Small Releases + Planning game
- You can not predict the future;
- Feedback and steering;
- Deliver value early and often.
The team loop:
Sustainable Pace + Daily Standup Meeting
- No student syndrome;
- For all involved;
- Respect for people;
- Daily standup (15 min);
- Small steps.
Open Workspace
- 1 team, 1 room;
- Self organizing teams (need coaching in the beginning).
Metaphor
- Shared vision;
- Team == product.
The coding loop:
Pair programming
- Switch keyboard ! (max 30 min/person);
- Talk ALL the time;
- In long term its faster an higher quality;
- Continuous learning;
- Truck number should be high. (How many team members can you afford to lose?)
Unit tests!!
- Quality of work;
- Test driven design/development;
- Technical Excellence.
Refactoring
- Keeping code clean;
- KISS (Keep It Simple, Stupid) for simplicity.
Continuous Integration
- ALWAYS!;
- To avoid 90% ready;
- Be in control.
Collective code ownership
- Everybody can change everything anytime…..as long as you follow the team rules;
- Trust.
Acceptance tests
- DoD (Definition of Done);
- Write this on back of the story index card (by the testers);
- Working software is a measure of progress (Velocity of the team).

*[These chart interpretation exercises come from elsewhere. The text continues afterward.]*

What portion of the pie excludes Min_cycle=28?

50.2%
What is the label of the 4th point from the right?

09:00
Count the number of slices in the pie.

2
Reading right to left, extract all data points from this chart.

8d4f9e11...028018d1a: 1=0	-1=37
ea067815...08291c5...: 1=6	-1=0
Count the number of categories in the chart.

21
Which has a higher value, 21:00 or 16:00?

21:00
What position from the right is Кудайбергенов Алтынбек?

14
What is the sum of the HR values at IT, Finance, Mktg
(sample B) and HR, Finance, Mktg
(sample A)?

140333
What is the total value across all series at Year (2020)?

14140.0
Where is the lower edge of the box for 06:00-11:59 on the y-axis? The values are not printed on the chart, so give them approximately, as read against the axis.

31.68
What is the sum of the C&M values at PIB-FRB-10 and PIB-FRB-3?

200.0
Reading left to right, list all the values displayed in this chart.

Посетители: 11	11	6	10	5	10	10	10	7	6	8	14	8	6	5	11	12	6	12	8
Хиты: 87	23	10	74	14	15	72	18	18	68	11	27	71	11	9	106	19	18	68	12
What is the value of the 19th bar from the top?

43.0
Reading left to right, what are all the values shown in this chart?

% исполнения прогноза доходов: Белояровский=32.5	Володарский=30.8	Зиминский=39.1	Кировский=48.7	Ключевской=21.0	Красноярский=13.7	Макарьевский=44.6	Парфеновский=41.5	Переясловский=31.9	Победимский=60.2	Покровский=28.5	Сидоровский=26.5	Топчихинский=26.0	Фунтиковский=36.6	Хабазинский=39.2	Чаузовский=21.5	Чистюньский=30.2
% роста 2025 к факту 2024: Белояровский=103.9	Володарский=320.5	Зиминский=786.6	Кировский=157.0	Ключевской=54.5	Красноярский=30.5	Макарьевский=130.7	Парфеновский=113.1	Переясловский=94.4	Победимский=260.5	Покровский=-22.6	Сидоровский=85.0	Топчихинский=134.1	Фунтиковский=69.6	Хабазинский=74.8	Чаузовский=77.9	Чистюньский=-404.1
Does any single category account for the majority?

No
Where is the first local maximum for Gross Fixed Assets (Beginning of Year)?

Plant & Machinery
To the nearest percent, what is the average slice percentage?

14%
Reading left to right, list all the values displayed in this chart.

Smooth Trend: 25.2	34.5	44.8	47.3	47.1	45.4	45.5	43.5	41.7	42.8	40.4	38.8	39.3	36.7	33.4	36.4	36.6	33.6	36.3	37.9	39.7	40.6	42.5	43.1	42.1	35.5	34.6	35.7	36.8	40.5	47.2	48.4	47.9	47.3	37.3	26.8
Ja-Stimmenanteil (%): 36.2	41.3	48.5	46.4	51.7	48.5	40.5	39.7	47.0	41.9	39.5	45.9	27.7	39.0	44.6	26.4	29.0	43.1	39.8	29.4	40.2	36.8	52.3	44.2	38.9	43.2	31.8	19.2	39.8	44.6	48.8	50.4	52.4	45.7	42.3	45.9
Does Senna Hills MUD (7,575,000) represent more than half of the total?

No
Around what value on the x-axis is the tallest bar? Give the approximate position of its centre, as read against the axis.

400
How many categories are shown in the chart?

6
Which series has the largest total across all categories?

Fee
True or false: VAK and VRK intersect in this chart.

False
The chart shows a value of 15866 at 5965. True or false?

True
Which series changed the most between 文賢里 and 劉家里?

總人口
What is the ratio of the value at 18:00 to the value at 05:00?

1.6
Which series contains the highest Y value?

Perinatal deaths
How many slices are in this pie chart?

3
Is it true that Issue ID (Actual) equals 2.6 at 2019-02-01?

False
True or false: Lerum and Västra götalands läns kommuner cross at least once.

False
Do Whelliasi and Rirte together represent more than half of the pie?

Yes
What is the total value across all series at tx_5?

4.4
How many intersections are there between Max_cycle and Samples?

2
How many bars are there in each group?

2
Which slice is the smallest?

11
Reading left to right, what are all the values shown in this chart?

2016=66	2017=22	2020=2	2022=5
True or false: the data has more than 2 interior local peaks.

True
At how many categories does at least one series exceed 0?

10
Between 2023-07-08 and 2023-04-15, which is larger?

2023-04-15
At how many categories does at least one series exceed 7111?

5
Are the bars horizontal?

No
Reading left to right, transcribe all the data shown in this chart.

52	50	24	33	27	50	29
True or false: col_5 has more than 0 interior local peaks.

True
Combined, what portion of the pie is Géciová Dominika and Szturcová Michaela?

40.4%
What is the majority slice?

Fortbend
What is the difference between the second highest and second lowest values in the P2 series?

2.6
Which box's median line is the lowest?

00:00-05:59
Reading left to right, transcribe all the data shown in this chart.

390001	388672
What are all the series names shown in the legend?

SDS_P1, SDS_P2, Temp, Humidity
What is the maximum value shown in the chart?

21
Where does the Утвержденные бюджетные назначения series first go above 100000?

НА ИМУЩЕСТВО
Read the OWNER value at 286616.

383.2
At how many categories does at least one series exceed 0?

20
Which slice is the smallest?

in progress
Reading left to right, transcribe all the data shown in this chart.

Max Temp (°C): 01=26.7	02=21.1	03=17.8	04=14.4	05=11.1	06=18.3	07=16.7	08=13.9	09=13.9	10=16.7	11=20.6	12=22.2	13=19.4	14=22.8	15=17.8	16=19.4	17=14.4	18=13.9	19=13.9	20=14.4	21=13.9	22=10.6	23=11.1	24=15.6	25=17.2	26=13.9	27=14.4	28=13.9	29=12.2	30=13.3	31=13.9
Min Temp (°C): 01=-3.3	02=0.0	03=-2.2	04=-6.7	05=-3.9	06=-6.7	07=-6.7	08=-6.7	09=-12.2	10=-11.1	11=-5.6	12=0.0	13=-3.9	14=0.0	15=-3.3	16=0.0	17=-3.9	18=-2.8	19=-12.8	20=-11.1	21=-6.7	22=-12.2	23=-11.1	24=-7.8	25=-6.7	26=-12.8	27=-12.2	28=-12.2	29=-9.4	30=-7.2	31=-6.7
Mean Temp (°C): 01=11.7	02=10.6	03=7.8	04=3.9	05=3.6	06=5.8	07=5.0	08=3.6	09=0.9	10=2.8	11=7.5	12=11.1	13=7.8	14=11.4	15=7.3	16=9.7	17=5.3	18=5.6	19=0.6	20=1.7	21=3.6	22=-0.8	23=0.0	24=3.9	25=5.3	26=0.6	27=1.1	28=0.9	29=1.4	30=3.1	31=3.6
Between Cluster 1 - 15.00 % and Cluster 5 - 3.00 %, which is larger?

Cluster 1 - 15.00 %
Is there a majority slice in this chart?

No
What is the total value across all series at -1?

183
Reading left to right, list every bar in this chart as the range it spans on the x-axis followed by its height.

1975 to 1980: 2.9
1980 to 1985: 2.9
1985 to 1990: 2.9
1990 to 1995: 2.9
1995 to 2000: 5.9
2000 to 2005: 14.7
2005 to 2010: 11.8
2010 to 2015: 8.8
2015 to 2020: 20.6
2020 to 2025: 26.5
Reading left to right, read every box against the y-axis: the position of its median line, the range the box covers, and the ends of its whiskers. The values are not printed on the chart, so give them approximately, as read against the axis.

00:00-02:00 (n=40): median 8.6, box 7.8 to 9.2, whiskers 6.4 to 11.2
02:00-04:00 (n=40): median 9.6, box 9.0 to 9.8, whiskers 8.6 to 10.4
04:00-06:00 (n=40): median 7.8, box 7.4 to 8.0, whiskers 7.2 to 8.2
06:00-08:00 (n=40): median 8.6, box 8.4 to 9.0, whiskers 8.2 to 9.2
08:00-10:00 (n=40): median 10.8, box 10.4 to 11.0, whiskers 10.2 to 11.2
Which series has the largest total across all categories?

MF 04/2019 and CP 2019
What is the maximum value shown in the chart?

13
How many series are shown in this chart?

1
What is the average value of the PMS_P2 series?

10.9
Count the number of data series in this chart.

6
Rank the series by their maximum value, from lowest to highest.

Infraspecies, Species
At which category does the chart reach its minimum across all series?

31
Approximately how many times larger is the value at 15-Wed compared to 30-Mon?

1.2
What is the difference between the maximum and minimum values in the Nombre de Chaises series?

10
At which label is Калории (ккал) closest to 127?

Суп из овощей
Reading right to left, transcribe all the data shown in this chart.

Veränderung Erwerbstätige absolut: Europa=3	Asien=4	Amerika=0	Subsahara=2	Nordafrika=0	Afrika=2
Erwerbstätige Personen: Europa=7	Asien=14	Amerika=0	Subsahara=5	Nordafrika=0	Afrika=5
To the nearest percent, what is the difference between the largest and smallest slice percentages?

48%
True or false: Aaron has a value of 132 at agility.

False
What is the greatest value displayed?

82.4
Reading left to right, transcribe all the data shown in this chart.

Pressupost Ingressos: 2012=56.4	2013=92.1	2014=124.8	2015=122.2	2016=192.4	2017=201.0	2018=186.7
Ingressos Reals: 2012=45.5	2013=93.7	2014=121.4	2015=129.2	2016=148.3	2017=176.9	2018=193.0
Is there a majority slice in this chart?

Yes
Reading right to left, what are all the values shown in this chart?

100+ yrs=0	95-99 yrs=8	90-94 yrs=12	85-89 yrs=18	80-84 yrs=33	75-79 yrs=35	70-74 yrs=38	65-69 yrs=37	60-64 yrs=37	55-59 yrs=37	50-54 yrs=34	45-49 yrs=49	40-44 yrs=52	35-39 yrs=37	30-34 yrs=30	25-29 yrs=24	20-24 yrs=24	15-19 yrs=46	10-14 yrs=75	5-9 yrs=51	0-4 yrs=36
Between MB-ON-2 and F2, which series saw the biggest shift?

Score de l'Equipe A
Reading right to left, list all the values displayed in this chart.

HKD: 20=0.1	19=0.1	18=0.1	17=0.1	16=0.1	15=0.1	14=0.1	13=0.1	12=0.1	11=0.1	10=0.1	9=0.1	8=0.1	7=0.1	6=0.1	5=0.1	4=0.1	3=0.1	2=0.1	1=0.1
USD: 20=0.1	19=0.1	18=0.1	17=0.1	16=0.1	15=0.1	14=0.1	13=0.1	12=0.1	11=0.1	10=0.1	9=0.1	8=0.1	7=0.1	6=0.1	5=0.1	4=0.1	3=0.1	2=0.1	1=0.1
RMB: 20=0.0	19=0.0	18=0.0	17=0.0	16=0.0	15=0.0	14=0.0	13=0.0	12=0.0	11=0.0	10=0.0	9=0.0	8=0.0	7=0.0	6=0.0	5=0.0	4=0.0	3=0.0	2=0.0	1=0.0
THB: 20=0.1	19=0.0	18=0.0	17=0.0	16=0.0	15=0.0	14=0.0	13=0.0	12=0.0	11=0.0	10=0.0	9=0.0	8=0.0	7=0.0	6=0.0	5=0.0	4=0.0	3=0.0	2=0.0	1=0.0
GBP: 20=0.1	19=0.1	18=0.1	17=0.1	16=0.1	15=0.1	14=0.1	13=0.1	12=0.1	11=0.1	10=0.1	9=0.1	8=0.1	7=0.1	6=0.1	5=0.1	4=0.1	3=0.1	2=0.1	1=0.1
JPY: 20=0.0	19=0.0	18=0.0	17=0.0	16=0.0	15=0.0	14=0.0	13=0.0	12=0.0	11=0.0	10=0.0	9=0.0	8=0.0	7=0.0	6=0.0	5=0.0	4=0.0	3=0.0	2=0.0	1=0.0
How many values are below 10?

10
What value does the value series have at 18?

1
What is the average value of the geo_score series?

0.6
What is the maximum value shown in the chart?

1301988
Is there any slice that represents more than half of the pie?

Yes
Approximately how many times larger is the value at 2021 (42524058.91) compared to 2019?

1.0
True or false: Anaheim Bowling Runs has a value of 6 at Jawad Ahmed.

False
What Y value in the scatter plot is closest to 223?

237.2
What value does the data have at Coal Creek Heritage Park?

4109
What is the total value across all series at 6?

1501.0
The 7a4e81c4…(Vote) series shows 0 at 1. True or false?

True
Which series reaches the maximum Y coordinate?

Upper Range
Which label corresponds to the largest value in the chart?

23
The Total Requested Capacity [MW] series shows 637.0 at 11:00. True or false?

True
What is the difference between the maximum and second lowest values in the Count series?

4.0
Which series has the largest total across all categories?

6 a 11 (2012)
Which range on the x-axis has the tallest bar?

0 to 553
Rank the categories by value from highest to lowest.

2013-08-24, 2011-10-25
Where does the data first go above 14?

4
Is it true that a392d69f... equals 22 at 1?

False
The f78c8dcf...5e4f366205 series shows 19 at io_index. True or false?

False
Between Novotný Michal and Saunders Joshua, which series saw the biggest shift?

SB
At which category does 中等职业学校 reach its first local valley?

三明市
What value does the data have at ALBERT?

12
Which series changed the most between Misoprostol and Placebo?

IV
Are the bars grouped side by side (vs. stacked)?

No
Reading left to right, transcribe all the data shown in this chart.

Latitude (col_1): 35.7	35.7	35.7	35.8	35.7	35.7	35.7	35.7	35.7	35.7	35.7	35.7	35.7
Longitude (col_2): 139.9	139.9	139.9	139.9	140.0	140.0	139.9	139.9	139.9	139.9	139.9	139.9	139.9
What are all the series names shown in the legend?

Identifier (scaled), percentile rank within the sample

Retrospective (not on the diagram, but important)
- Improve yourself;
- Prepare for the next release;
- Team comes up with it;
- Continuous improvement;
- So now and then with bigger team (team + Infra, product owner, dba etc);
- Listen to the team;
- Let the team try things.
For more info about Extreme Programming: http://www.extremeprogramming.org



Artem | December 28th, 2008 @ 22:59 |
Funny coincidence. Just two days ago I was giving a presentation on Agile to students in my Alma Mater and one of the points were the 3 levels of feedback loops built into Scrum
From a helicopter height of abstraction, Agile often looks as little more that a powerful experimentation framework with plenty of feedback loops here and there.